Set task: Please write out the records word for word, starting at the first line and ending at the line that contains "collection date: 2002-10-01", including both, and nothing past that line.

Extracted data entries:
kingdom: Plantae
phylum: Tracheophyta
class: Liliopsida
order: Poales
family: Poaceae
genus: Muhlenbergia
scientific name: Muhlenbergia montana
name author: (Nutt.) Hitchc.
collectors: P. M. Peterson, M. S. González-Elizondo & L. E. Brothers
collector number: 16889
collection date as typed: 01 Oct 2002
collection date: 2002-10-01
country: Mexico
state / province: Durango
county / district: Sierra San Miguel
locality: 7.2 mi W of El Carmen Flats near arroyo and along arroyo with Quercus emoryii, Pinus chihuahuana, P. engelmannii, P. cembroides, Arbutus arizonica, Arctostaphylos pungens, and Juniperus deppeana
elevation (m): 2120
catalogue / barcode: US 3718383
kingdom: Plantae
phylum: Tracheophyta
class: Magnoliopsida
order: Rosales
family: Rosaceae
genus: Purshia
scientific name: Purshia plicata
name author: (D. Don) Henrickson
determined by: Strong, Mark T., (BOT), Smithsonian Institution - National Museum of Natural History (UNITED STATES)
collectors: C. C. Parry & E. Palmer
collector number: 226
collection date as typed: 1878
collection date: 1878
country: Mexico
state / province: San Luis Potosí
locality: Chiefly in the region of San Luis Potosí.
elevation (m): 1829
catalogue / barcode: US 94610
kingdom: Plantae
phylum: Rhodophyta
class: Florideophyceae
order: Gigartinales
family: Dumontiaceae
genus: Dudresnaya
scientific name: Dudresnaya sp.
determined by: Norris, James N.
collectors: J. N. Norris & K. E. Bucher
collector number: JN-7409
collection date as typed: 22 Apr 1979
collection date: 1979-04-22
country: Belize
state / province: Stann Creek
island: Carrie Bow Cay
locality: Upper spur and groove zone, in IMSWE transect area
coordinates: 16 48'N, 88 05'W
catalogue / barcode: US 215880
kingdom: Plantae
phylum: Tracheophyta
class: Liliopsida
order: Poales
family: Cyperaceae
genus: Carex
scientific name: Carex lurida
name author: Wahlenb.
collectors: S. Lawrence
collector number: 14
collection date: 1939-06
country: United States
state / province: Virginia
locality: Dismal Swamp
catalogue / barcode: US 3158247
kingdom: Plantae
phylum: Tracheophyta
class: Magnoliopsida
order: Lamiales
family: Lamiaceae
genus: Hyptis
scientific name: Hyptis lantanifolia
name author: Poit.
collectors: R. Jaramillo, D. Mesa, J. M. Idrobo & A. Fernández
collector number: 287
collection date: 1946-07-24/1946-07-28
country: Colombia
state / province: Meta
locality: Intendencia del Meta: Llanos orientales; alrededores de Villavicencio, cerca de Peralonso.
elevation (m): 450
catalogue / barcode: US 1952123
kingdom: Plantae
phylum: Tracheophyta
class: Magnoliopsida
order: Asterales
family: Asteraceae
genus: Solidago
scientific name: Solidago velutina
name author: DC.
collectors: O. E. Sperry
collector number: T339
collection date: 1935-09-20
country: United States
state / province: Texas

Task answer:
kingdom: Plantae
phylum: Tracheophyta
class: Liliopsida
order: Poales
family: Poaceae
genus: Muhlenbergia
scientific name: Muhlenbergia montana
name author: (Nutt.) Hitchc.
collectors: P. M. Peterson, M. S. González-Elizondo & L. E. Brothers
collector number: 16889
collection date as typed: 01 Oct 2002
collection date: 2002-10-01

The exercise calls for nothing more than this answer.